§ **WHAT THE TASK REQUIRES**:
Whatever the records contain, reproduce all of them exactly.

(Records from a data collection)

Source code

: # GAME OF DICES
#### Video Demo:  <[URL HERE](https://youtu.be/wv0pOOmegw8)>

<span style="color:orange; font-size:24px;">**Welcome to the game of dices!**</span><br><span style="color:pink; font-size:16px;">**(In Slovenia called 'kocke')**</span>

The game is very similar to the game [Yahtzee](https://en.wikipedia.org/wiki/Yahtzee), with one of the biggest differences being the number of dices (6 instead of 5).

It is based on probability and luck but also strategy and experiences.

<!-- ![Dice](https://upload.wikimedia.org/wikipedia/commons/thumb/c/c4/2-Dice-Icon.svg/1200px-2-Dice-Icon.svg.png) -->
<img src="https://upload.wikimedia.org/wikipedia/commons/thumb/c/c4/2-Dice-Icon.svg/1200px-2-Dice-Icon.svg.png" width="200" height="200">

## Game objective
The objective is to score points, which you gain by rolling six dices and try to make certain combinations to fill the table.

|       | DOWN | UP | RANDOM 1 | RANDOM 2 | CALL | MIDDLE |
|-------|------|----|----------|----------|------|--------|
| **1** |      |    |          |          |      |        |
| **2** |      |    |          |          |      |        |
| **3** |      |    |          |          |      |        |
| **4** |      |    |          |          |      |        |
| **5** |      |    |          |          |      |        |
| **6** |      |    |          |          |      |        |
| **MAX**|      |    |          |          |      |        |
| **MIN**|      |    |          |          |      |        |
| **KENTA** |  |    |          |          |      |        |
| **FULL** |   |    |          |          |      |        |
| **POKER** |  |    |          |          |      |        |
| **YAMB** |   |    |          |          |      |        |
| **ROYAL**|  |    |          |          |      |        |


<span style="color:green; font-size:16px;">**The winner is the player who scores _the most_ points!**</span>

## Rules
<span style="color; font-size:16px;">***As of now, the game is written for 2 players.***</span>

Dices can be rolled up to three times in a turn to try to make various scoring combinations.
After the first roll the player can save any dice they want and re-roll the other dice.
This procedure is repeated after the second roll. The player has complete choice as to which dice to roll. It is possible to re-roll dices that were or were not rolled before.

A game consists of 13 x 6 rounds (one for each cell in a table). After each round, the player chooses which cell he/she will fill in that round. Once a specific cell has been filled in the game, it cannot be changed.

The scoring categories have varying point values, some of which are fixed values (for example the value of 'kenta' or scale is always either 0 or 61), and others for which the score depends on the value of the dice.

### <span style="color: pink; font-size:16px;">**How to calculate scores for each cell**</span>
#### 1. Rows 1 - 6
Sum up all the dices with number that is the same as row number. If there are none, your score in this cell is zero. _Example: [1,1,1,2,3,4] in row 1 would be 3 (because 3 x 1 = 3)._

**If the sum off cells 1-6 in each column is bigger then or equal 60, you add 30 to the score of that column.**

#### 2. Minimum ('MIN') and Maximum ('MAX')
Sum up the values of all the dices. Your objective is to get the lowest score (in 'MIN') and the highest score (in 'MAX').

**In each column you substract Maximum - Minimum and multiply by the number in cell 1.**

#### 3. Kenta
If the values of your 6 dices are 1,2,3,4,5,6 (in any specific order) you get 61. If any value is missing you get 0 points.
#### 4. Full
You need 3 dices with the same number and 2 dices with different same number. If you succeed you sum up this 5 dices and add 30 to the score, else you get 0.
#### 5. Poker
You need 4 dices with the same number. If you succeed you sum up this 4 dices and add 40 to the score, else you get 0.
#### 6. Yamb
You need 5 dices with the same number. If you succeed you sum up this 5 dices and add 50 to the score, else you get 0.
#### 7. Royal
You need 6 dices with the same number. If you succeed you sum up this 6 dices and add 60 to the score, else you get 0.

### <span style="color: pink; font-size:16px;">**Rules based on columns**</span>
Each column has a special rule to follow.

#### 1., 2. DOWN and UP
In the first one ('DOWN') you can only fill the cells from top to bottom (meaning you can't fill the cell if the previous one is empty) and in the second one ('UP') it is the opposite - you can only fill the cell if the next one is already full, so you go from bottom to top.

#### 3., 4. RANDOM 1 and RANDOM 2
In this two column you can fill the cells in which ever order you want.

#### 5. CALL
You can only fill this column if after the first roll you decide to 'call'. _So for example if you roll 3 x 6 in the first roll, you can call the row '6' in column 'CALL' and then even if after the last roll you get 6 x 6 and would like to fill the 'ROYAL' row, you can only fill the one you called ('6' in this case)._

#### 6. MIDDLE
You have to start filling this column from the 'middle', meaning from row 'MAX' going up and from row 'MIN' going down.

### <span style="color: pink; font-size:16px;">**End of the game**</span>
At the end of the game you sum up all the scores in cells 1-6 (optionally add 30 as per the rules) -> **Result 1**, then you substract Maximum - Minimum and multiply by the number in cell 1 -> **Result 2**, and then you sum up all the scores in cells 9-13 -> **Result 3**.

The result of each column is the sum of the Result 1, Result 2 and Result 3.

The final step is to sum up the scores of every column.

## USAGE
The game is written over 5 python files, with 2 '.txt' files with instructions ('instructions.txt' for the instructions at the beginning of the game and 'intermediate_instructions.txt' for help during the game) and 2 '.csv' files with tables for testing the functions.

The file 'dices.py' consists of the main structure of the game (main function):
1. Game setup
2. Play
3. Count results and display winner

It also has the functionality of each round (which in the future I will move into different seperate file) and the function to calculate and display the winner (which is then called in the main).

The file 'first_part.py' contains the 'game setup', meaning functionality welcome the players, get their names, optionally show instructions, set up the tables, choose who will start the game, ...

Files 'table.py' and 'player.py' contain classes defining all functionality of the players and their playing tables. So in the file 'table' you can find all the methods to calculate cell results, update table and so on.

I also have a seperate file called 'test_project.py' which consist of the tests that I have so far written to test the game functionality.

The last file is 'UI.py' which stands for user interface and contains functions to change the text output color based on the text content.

§ **RESULT FOR THIS TASK**:
Source code

: # GAME OF DICES
#### Video Demo:  <[URL HERE](https://youtu.be/wv0pOOmegw8)>

<span style="color:orange; font-size:24px;">**Welcome to the game of dices!**</span><br><span style="color:pink; font-size:16px;">**(In Slovenia called 'kocke')**</span>

The game is very similar to the game [Yahtzee](https://en.wikipedia.org/wiki/Yahtzee), with one of the biggest differences being the number of dices (6 instead of 5).

It is based on probability and luck but also strategy and experiences.

<!-- ![Dice](https://upload.wikimedia.org/wikipedia/commons/thumb/c/c4/2-Dice-Icon.svg/1200px-2-Dice-Icon.svg.png) -->
<img src="https://upload.wikimedia.org/wikipedia/commons/thumb/c/c4/2-Dice-Icon.svg/1200px-2-Dice-Icon.svg.png" width="200" height="200">

## Game objective
The objective is to score points, which you gain by rolling six dices and try to make certain combinations to fill the table.

|       | DOWN | UP | RANDOM 1 | RANDOM 2 | CALL | MIDDLE |
|-------|------|----|----------|----------|------|--------|
| **1** |      |    |          |          |      |        |
| **2** |      |    |          |          |      |        |
| **3** |      |    |          |          |      |        |
| **4** |      |    |          |          |      |        |
| **5** |      |    |          |          |      |        |
| **6** |      |    |          |          |      |        |
| **MAX**|      |    |          |          |      |        |
| **MIN**|      |    |          |          |      |        |
| **KENTA** |  |    |          |          |      |        |
| **FULL** |   |    |          |          |      |        |
| **POKER** |  |    |          |          |      |        |
| **YAMB** |   |    |          |          |      |        |
| **ROYAL**|  |    |          |          |      |        |


<span style="color:green; font-size:16px;">**The winner is the player who scores _the most_ points!**</span>

## Rules
<span style="color; font-size:16px;">***As of now, the game is written for 2 players.***</span>

Dices can be rolled up to three times in a turn to try to make various scoring combinations.
After the first roll the player can save any dice they want and re-roll the other dice.
This procedure is repeated after the second roll. The player has complete choice as to which dice to roll. It is possible to re-roll dices that were or were not rolled before.

A game consists of 13 x 6 rounds (one for each cell in a table). After each round, the player chooses which cell he/she will fill in that round. Once a specific cell has been filled in the game, it cannot be changed.

The scoring categories have varying point values, some of which are fixed values (for example the value of 'kenta' or scale is always either 0 or 61), and others for which the score depends on the value of the dice.

### <span style="color: pink; font-size:16px;">**How to calculate scores for each cell**</span>
#### 1. Rows 1 - 6
Sum up all the dices with number that is the same as row number. If there are none, your score in this cell is zero. _Example: [1,1,1,2,3,4] in row 1 would be 3 (because 3 x 1 = 3)._

**If the sum off cells 1-6 in each column is bigger then or equal 60, you add 30 to the score of that column.**

#### 2. Minimum ('MIN') and Maximum ('MAX')
Sum up the values of all the dices. Your objective is to get the lowest score (in 'MIN') and the highest score (in 'MAX').

**In each column you substract Maximum - Minimum and multiply by the number in cell 1.**

#### 3. Kenta
If the values of your 6 dices are 1,2,3,4,5,6 (in any specific order) you get 61. If any value is missing you get 0 points.
#### 4. Full
You need 3 dices with the same number and 2 dices with different same number. If you succeed you sum up this 5 dices and add 30 to the score, else you get 0.
#### 5. Poker
You need 4 dices with the same number. If you succeed you sum up this 4 dices and add 40 to the score, else you get 0.
#### 6. Yamb
You need 5 dices with the same number. If you succeed you sum up this 5 dices and add 50 to the score, else you get 0.
#### 7. Royal
You need 6 dices with the same number. If you succeed you sum up this 6 dices and add 60 to the score, else you get 0.

### <span style="color: pink; font-size:16px;">**Rules based on columns**</span>
Each column has a special rule to follow.

#### 1., 2. DOWN and UP
In the first one ('DOWN') you can only fill the cells from top to bottom (meaning you can't fill the cell if the previous one is empty) and in the second one ('UP') it is the opposite - you can only fill the cell if the next one is already full, so you go from bottom to top.

#### 3., 4. RANDOM 1 and RANDOM 2
In this two column you can fill the cells in which ever order you want.

#### 5. CALL
You can only fill this column if after the first roll you decide to 'call'. _So for example if you roll 3 x 6 in the first roll, you can call the row '6' in column 'CALL' and then even if after the last roll you get 6 x 6 and would like to fill the 'ROYAL' row, you can only fill the one you called ('6' in this case)._

#### 6. MIDDLE
You have to start filling this column from the 'middle', meaning from row 'MAX' going up and from row 'MIN' going down.

### <span style="color: pink; font-size:16px;">**End of the game**</span>
At the end of the game you sum up all the scores in cells 1-6 (optionally add 30 as per the rules) -> **Result 1**, then you substract Maximum - Minimum and multiply by the number in cell 1 -> **Result 2**, and then you sum up all the scores in cells 9-13 -> **Result 3**.

The result of each column is the sum of the Result 1, Result 2 and Result 3.

The final step is to sum up the scores of every column.

## USAGE
The game is written over 5 python files, with 2 '.txt' files with instructions ('instructions.txt' for the instructions at the beginning of the game and 'intermediate_instructions.txt' for help during the game) and 2 '.csv' files with tables for testing the functions.

The file 'dices.py' consists of the main structure of the game (main function):
1. Game setup
2. Play
3. Count results and display winner

It also has the functionality of each round (which in the future I will move into different seperate file) and the function to calculate and display the winner (which is then called in the main).

The file 'first_part.py' contains the 'game setup', meaning functionality welcome the players, get their names, optionally show instructions, set up the tables, choose who will start the game, ...

Files 'table.py' and 'player.py' contain classes defining all functionality of the players and their playing tables. So in the file 'table' you can find all the methods to calculate cell results, update table and so on.

I also have a seperate file called 'test_project.py' which consist of the tests that I have so far written to test the game functionality.

The last file is 'UI.py' which stands for user interface and contains functions to change the text output color based on the text content.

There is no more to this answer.